Morphological and genetic differences in two isogenic Staphylococcus aureus strains with decreased susceptibilities to vancomycin

Abstract

Many VISA (vancomycin intermediately resistant Staphylococcus aureus) strains are characterized by increased cell wall biosynthesis and decreased cross-linking of the peptide side chains, leading to accumulation of free D-alanyl-D-alanine termini in the peptidoglycan, which act as false target sites for vancomycin. A spontaneous mutant of methicillin-resistant VISA strain SA137/93A (vancomycin MIC [E-test], 8 micro g/ml), called SA137/93G, showed increased resistance to vancomycin (MIC [E-test], 12 micro g/ml). Analysis of the resistance profile of the mutant revealed a loss of beta-lactam resistance with a concomitant increase in resistance to glycopeptides. In both strains, cell wall thickness was 1.4-fold greater than that of control isolates. However, cross-linking of the cell wall was drastically lower in SA137/93A than in SA137/93G. The sensitivity of strain SA137/93G to beta-lactams was due to loss of the beta-lactamase plasmid and a deletion that comprises 32.5 kb of the methicillin resistance cassette SCCmec, as well as 65.4 kb of chromosomal DNA. A spontaneous mutant of SA137/93G with higher sensitivity to vancomycin displayed a cell wall profile similar, in some respects, to that of an fmhB mutant.

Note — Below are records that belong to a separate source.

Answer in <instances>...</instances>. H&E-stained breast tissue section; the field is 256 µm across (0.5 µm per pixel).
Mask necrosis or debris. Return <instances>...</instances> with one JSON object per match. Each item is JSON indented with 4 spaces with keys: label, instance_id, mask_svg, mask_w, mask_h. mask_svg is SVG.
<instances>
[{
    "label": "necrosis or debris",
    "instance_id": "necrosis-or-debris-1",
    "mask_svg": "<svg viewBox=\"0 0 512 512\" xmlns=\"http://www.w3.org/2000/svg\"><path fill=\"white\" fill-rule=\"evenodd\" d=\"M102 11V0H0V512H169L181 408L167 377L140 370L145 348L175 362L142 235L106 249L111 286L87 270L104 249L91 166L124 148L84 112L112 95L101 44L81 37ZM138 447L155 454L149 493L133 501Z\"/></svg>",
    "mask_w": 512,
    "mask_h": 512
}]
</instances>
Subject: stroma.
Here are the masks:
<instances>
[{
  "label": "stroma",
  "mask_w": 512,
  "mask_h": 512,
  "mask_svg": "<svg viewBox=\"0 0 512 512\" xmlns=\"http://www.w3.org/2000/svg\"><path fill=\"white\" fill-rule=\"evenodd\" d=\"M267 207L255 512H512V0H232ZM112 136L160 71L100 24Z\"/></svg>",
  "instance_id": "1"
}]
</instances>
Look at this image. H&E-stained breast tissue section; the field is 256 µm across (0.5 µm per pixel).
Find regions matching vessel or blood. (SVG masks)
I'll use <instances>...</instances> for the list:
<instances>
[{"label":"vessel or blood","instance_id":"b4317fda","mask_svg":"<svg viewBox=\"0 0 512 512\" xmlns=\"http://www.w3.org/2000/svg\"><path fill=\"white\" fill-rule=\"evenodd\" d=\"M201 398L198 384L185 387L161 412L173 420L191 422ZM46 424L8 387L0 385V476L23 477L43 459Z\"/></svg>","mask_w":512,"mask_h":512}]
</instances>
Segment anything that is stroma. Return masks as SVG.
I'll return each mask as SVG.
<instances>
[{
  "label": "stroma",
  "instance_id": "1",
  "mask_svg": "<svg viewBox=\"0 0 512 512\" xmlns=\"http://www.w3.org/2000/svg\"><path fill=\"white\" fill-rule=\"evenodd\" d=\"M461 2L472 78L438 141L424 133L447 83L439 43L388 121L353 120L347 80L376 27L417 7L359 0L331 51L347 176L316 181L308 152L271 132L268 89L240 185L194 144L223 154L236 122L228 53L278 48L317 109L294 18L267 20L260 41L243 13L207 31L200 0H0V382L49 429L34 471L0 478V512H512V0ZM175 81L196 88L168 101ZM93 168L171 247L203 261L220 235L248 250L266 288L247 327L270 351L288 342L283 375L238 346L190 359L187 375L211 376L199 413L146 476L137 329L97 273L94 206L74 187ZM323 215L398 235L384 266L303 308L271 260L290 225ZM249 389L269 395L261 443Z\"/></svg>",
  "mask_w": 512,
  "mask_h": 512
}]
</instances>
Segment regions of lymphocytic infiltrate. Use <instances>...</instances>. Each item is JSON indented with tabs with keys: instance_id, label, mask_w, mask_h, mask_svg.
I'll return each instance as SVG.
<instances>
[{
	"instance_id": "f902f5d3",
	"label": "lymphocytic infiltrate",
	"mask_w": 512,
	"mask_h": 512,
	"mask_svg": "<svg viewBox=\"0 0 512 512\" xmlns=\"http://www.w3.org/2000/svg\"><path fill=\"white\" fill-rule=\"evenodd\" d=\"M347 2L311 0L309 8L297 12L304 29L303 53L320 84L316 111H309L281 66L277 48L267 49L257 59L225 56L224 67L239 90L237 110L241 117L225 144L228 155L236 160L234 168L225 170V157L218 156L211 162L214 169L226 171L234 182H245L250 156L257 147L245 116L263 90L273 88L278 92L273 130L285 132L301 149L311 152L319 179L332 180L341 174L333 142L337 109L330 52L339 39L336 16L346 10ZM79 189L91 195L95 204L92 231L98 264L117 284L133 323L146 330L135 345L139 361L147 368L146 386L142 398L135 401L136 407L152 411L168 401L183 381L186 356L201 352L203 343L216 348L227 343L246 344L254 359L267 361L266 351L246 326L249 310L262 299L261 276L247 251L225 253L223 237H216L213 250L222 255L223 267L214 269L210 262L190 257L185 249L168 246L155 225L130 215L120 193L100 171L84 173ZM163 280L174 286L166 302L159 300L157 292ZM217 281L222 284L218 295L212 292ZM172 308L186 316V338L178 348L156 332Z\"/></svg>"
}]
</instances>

Results described here and elsewhere show that the only feature common to all VISA strains is a thickened cell wall, which may play a central role in the vancomycin resistance mechanism.

FIG. 1.

Population analysis of VISA isolates SA137/93A (▴) and SA137/93G (×) and control strains NCTC 8325 (♦), SA1450/94 (▪), and Mu50 (•). The points on the abscissa refer to zero CFU values.

FIG. 2.

PFGE of the strains employed in this study. Lanes: 1, NCTC 8325; 2, SA137/93G; 3, SA1450/94; 4, SA137/93A.

FIG. 3.

(a) The ca. 100-kb chromosomal fragment that is present in MRSA strains SA1450/94 and SA137/93A and that was deleted in methicillin-susceptible S. aureus SA137/93G. (b) Nucleotide sequence present in SA137/93G. The 5′ end comprises the indirect repeat of IS431, which is directly attached to the 3′ end of ORF SA0132.

FIG. 4.

Electron micrographs of ultrathin sections of VISA strains SA137/93A (a) and SA137/93G (b), susceptible revertant SA137/93G1 (c), and control strain NCTC 8325 (d). Magnification, ×63,000.

FIG. 5.

PBP patterns of control strains NCTC 8325 (lane 5) and SA1450/94 (lane 6) and VISA isolates SA137/93A (lanes 1 and 2) and SA137/93G (lanes 3 and 4) cultured in the absence (lanes 1 and 3) and presence (lanes 2 and 4) of vancomycin. About 125 μg of separated membrane proteins was loaded onto the gel. The PBPs were labeled with biotinylated ampicillin and detected by Western blotting. The numbers on the left correspond to PBP1 to -4.

FIG. 6.

Uptake of vancomycin from medium by VISA cells. Vancomycin at 30 μg/ml was added to a growing culture (OD₆₀₀, 0.4), and binding of vancomycin to the cells was monitored by determining the concentration of vancomycin in the supernatant. a, SA137/93A; b, SA137/93G.